Mr. Chairman, How Much Leverage Is Too Much?

Mr. Chairman, How Much Leverage Is Too Much?
As part of his ongoing efforts to add to communication efforts at the Federal Reserve, Chairman Ben Bernanke told viewers of the venerable 60 Minutes that the Fed would not hesitate to increase the size and scope of it asset purchases (i.e. more “quantitative easing”).
We F50-529 continue to be mystified by the logic used by the Fed to justify QE (i.e. how will the ‘wealth effect’ get overleveraged consumers to buy, buy, buy?…how will the ‘wealth effect’ get ever cautious large businesses to invest, invest, invest when their customers are cautious?…how will the ‘wealth effect’ get banks with more hidden losses to lend, lend, lend to consumers, let alone, non-publicly held businesses?…and how can buying US Treasuries both lower rates AND increase inflation expectations?).
But, let’s assume that QE will do more than simply push up securities prices and continue to help the ongoing repair of the balance sheets of large banks to whom the Federal Reserve most definitely defers, if not serves and protects (like the slogan of the Los Angeles Police Department).

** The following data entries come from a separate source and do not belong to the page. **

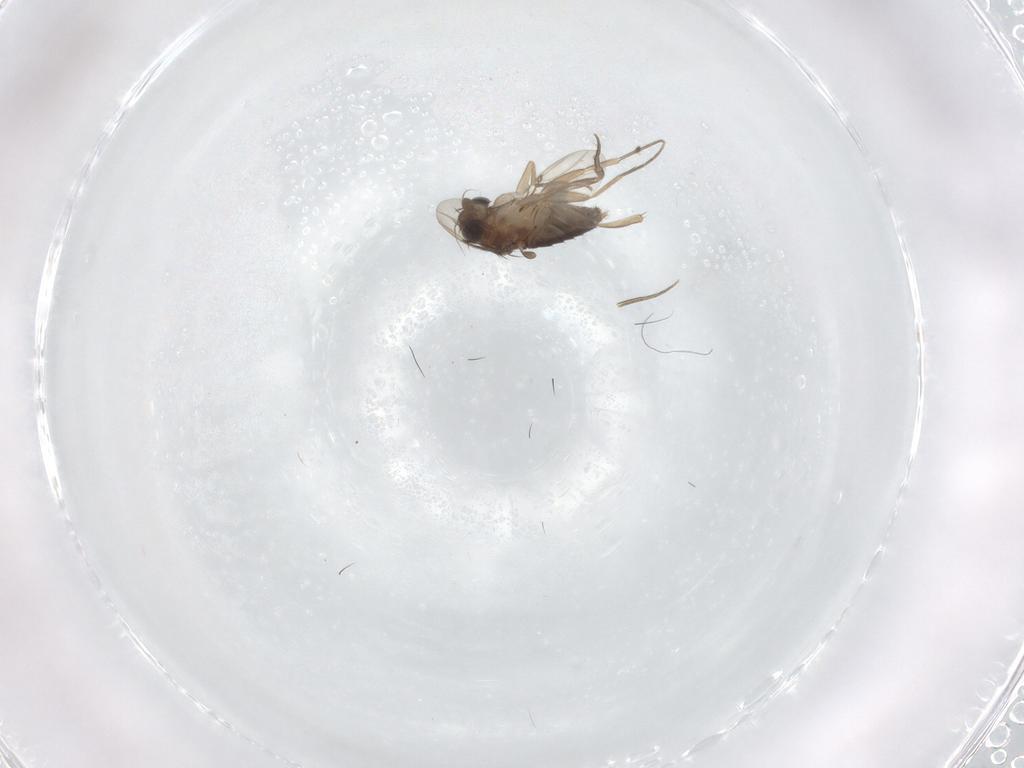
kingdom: Animalia
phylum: Arthropoda
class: Insecta
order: Diptera
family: Phoridae
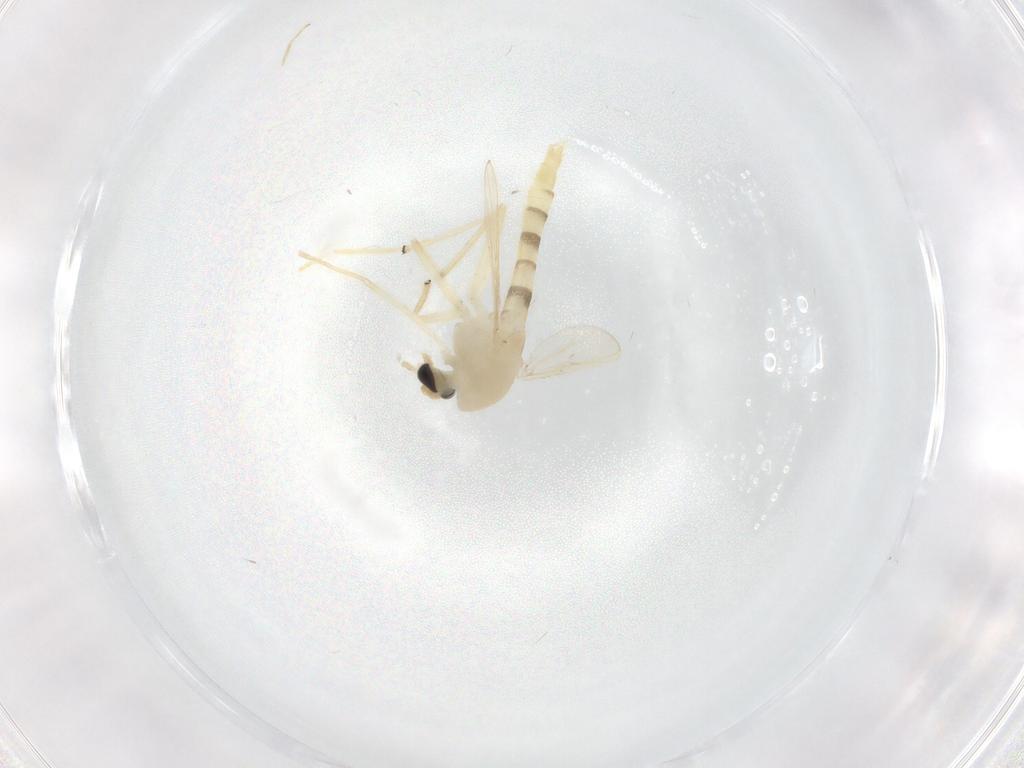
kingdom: Animalia
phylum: Arthropoda
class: Insecta
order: Diptera
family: Chironomidae
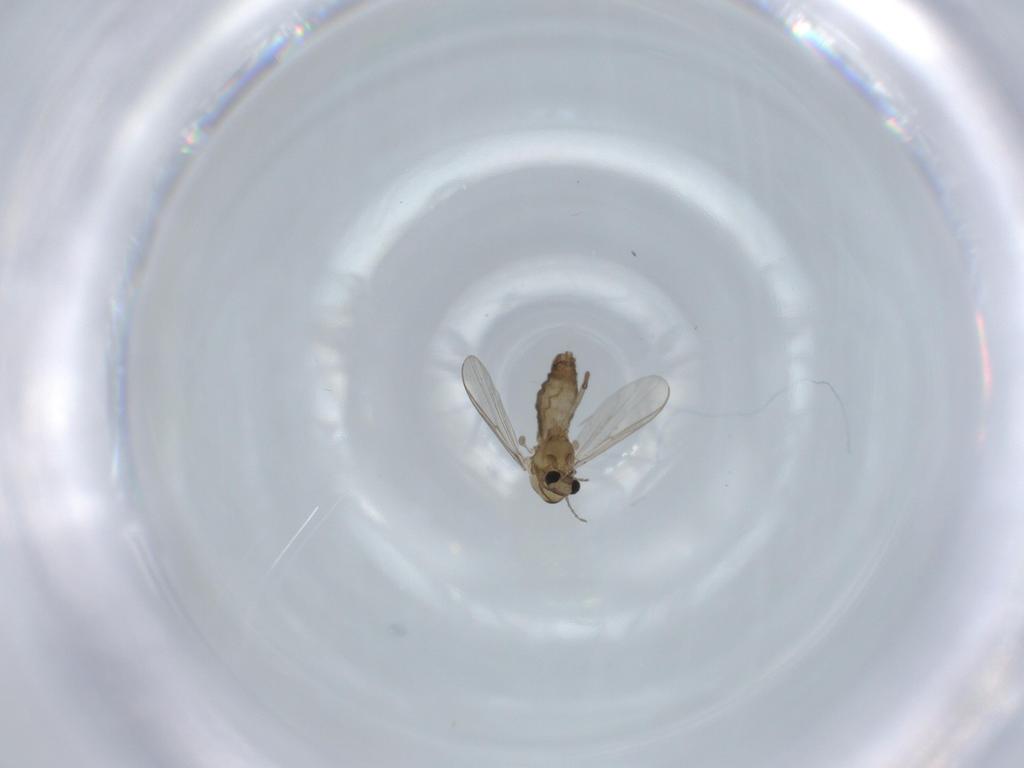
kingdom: Animalia
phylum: Arthropoda
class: Insecta
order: Diptera
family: Chironomidae
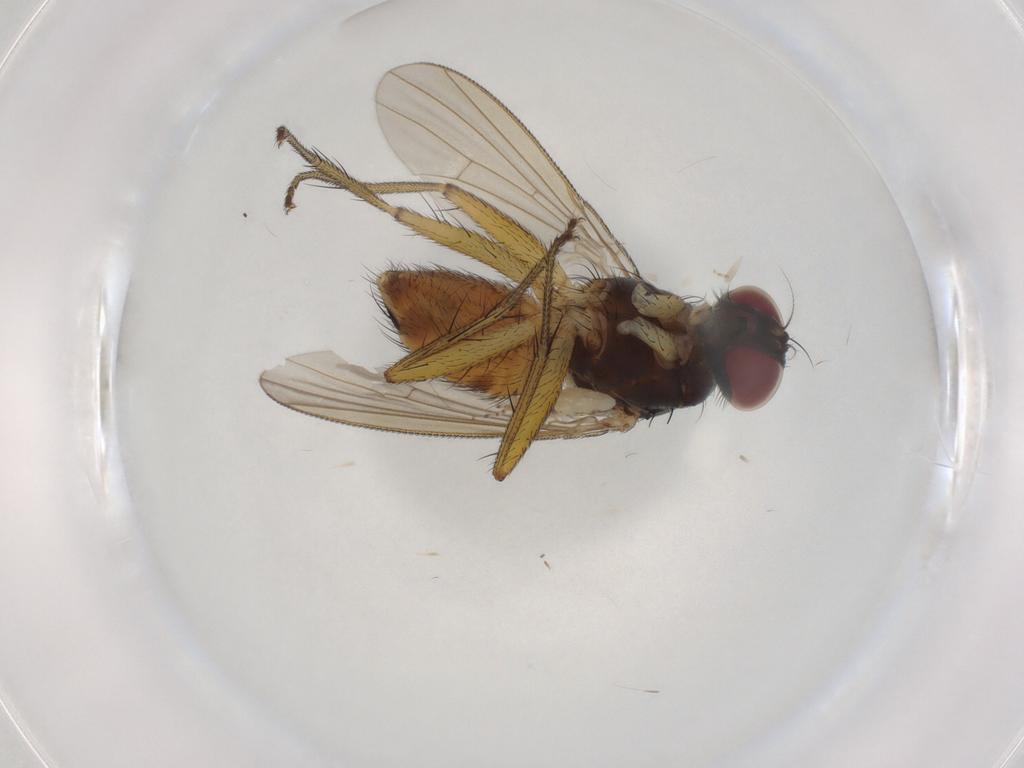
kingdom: Animalia
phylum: Arthropoda
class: Insecta
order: Diptera
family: Muscidae
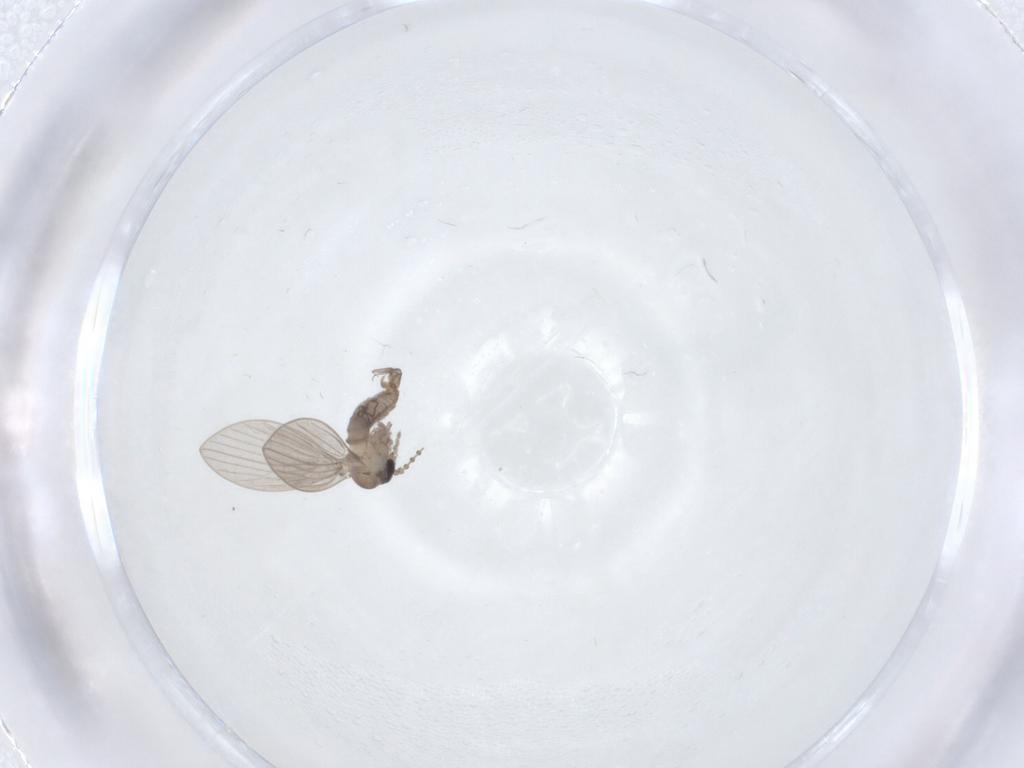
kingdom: Animalia
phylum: Arthropoda
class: Insecta
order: Diptera
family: Psychodidae
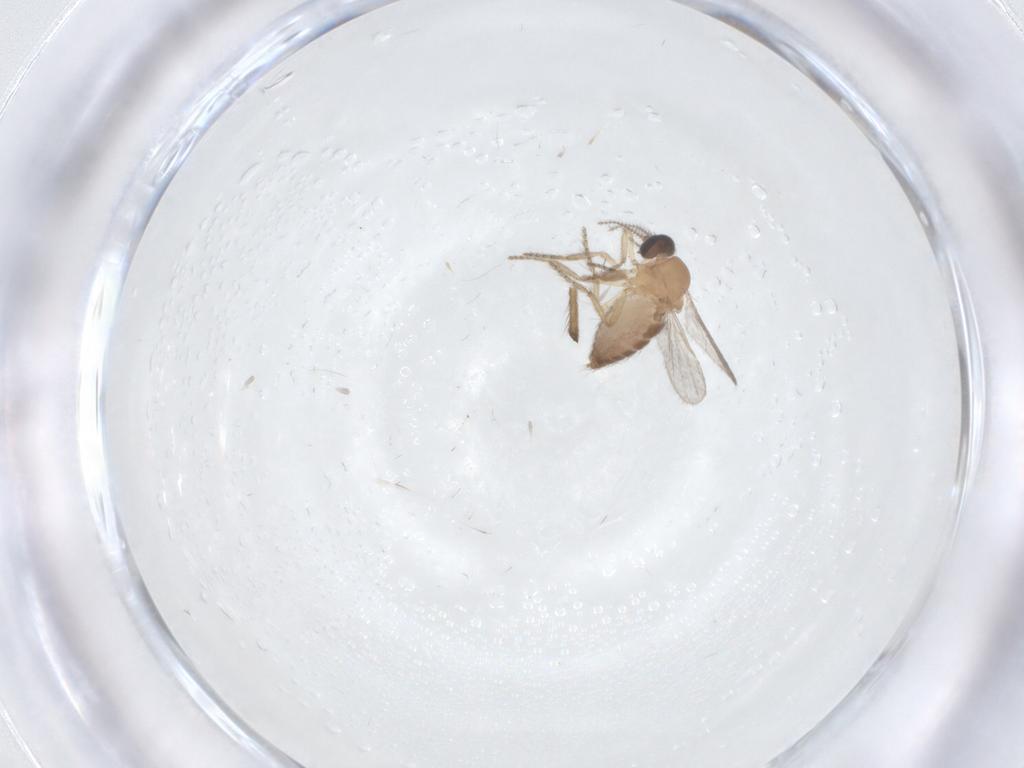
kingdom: Animalia
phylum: Arthropoda
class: Insecta
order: Diptera
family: Ceratopogonidae
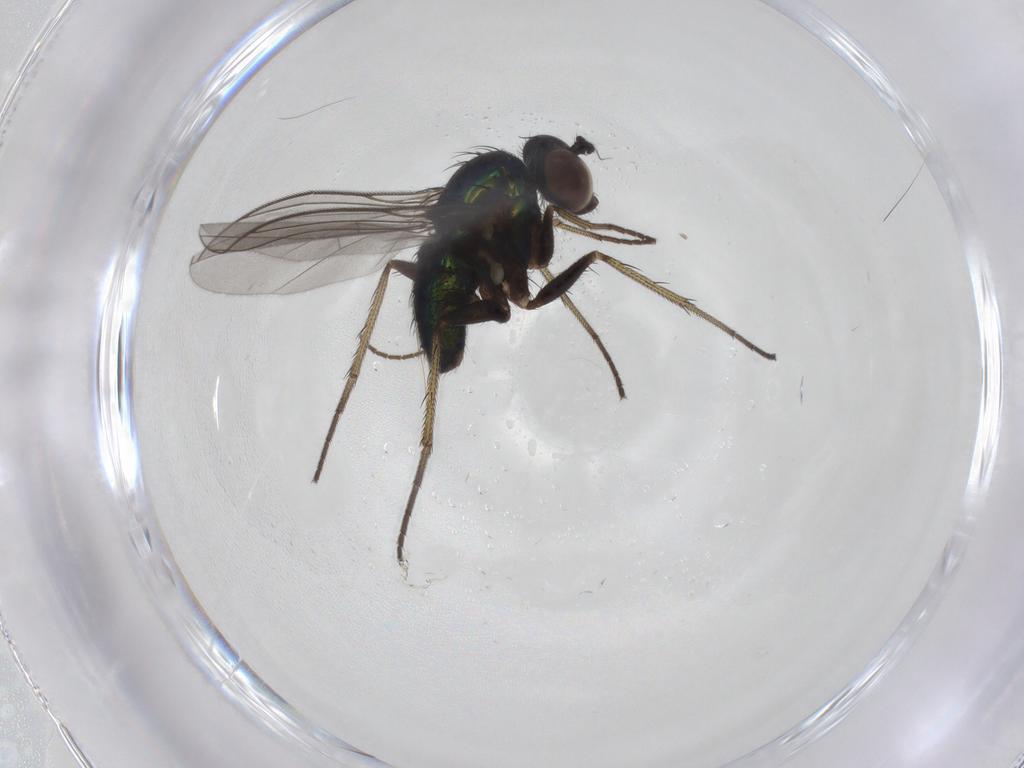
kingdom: Animalia
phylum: Arthropoda
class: Insecta
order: Diptera
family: Dolichopodidae
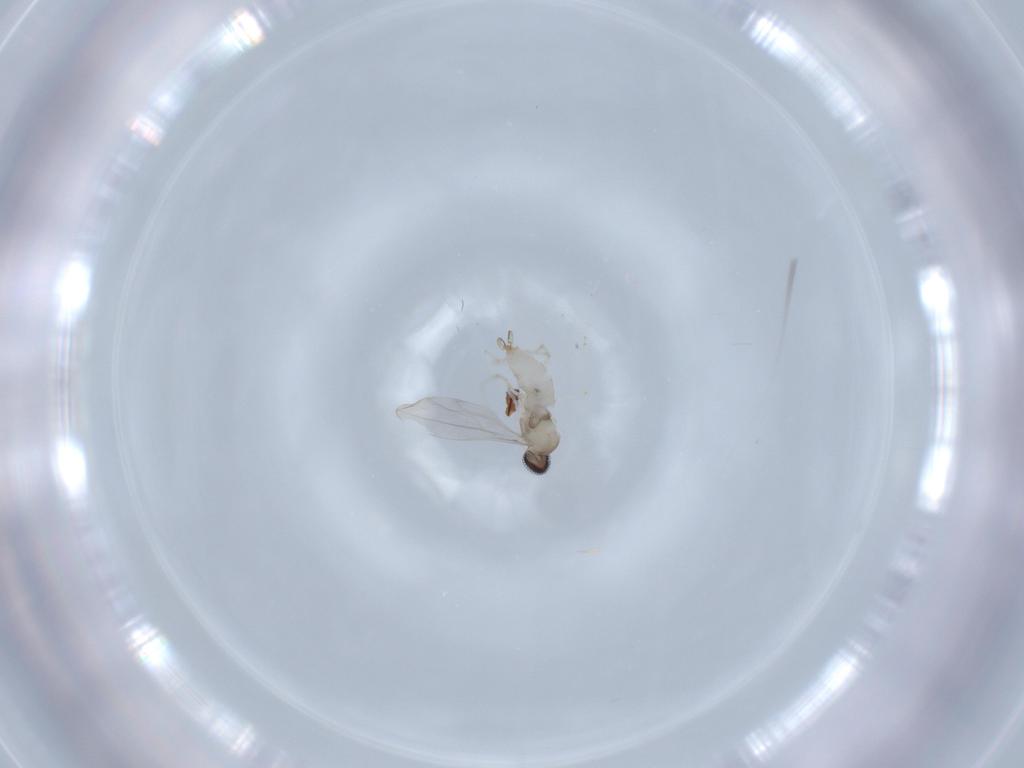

Let’s return to what started this economic crisis and dislocation, The Greatest Deleveraging in the History of the World. The Fed (and the US Treasury through government fiscal policy) has met this major cause with The Greatest Releveraging in the History of the World. While all the media churns over the size of the deficit and debt (fiscal policy leverage), let’s take a look at leverage at the Fed.
What if you were running a financial institution with 56 million in capital supporting 2.3 billion in assets? Would the regulators close you down? With a capital ratio, just a little better than 2%, it would only be a matter of time, probably measured by the hands of the clock.
But, what if that same institution decided to grow to 3 billion in assets. Make that capital ratio less than 2% and you can just picture that ‘cease and desist’ order from the regulators.
Now multiple those numbers by 1,000 and you get a look at what the EW0-200 Federal Reserve System’s balance sheet looks like before and after the announced round of Treasury purchases. And that doesn’t take into account the accounting basis (fair value, cost, etc) for those assets and liabilities.
When will the markets (and the public) think that this leverage is too much? Of course, the Fed could easily ask Congress for a capital contribution, but at what point will the markets (and the public) realize that this is all a continuance of moving money from the ‘left pocket to the right pocket’…and not a true economic transaction?
Of course, we may not appreciate Professor Bernanke’s monetary experiment, but we all are subjects within it. And, that means that we must carefully look at its impacts.
That starts with performing a sensitivity analysis of how low and lower interest rates will impact your company’s investment income over the next few years. Do not be surprised that, especially for long tail lines of business, lower rates will severely hurt income as the impact of compounding interest at lower rates, takes its toll at an increasing rate as durations lengthen.
Of course, the flip side of this is that QE2 ignites higher rates., with the prospect for higher investment income. But, if this is due to inflation, it may negatively impact reserve calculations for many lines of business.
Financial markets will eventually catch up with the reality of the Fed’s overlevered situation and require changes in their modus operandi.
When that happens (as the markets have pushed some Euro economies), change will be swift. Rates and spreads may rise to unjustified levels temporarily, and, perhaps the US may not be seen as the ‘safe haven’ of the world’s reserve currency any longer. Thinking ‘outside the box’ and understanding how these macro dvelopments may impact your company’s investment philosophy are vital at this stage in the battle between private deleveraging and public releveraging.